For those who feel motivated enough to get some exercise, a known mood enhancer, doing so is plenty safe. "Anything equivalent to brisk walking is fine," James Pivarnik, kinesiology professor at Michigan State University and coauthor of the section on activity in pregnancy and after delivery in the 2008 Physical Activity Guidelines released this month by the Department of Health and Human Services. The new recommendation for pregnant women and those who recently delivered is at least 150 minutes of moderate activity per week. Keeping this schedule may also reduce the risk of preeclampsia and gestational diabetes. Pivarnik notes that women should be careful not to overheat—like using a fan during indoor workouts—which can be problematic for the fetus.

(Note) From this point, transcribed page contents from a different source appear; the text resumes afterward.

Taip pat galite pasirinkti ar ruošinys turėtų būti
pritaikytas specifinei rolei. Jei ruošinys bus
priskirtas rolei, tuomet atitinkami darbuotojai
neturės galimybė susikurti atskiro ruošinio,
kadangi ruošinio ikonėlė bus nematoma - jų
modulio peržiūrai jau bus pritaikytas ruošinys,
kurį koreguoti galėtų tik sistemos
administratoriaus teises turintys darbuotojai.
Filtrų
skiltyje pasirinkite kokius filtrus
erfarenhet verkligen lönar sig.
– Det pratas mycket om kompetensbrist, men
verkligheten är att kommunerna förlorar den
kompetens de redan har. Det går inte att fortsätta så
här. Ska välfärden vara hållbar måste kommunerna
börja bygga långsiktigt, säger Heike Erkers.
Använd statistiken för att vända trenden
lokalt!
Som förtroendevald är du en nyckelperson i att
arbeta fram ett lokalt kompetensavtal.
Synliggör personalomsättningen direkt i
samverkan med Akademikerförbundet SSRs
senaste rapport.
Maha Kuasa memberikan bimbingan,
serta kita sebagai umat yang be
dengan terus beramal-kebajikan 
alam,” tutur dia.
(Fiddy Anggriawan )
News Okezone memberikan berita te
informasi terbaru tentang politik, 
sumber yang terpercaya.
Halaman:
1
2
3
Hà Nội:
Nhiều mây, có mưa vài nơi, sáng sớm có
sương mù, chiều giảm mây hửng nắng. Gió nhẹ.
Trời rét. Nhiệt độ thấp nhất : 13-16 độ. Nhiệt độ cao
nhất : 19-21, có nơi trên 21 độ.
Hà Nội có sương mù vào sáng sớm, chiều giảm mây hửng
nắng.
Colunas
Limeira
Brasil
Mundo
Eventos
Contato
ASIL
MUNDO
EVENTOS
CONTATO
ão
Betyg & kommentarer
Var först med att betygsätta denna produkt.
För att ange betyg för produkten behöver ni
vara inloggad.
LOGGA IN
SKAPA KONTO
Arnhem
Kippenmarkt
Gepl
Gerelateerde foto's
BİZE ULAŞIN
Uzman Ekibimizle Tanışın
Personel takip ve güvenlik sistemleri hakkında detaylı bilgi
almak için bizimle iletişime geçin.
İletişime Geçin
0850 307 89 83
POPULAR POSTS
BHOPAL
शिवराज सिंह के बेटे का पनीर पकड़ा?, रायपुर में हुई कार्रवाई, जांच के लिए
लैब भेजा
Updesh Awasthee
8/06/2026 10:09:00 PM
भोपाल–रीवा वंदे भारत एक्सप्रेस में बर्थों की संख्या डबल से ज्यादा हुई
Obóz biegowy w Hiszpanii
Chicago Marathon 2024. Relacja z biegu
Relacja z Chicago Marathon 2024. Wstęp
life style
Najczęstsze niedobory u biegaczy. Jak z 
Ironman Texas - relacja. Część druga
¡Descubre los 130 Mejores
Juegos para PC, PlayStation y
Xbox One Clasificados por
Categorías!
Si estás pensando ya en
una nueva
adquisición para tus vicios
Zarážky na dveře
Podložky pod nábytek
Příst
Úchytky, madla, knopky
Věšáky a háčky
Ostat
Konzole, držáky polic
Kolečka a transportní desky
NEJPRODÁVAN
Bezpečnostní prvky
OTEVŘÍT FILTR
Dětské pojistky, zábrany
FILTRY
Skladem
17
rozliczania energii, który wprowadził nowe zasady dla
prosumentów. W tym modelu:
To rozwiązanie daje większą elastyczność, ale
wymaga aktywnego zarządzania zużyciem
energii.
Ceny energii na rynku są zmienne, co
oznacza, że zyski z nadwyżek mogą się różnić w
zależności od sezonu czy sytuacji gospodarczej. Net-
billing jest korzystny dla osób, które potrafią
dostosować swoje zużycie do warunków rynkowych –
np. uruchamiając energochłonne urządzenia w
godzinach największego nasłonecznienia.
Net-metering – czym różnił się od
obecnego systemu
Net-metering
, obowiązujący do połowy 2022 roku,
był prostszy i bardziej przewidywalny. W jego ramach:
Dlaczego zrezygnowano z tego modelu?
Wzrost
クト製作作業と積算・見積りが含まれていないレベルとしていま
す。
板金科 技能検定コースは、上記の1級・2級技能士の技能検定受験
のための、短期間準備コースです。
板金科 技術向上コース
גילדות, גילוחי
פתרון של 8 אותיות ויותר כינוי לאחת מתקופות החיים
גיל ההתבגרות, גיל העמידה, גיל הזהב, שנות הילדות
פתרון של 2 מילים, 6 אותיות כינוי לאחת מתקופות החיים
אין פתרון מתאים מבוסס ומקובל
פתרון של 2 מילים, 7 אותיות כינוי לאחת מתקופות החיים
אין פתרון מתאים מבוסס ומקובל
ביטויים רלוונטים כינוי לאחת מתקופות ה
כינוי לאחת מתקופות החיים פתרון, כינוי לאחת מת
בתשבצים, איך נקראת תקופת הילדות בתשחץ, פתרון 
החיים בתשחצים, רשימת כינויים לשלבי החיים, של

But a woman's mood may be too low for physical activity. This is when the support of friends and family can have a significant impact, says Dennis. It is critical, she explains, that the mother, partner, and family are all aware of the risks and symptoms of depression in pregnancy, including feelings of emptiness, sadness, hopelessness, irritability, crying excessively; trouble sleeping, or sleeping all the time. Many women assume this is all part of being pregnant, but persistent symptoms are not. Both Dennis and Dell say the Edinburgh Postnatal Depression Scale, though designed for the postpartum period, can be a helpful tool for expectant mothers, too, and is widely available online and is also available here. Dennis also recommends the Motherisk program website, affiliated with the University of Toronto and intended to provide information on drug, chemical, and disease risks in pregnant women.
Mothers need not feel guilt about depression in pregnancy or about the chosen treatment—pharmacological or otherwise, experts emphasize. "This is a brain disease, it's not a character flaw, not a pull-yourself-up-by-the-bootstraps kind of thing," says Dell, "You don't have to tough it out."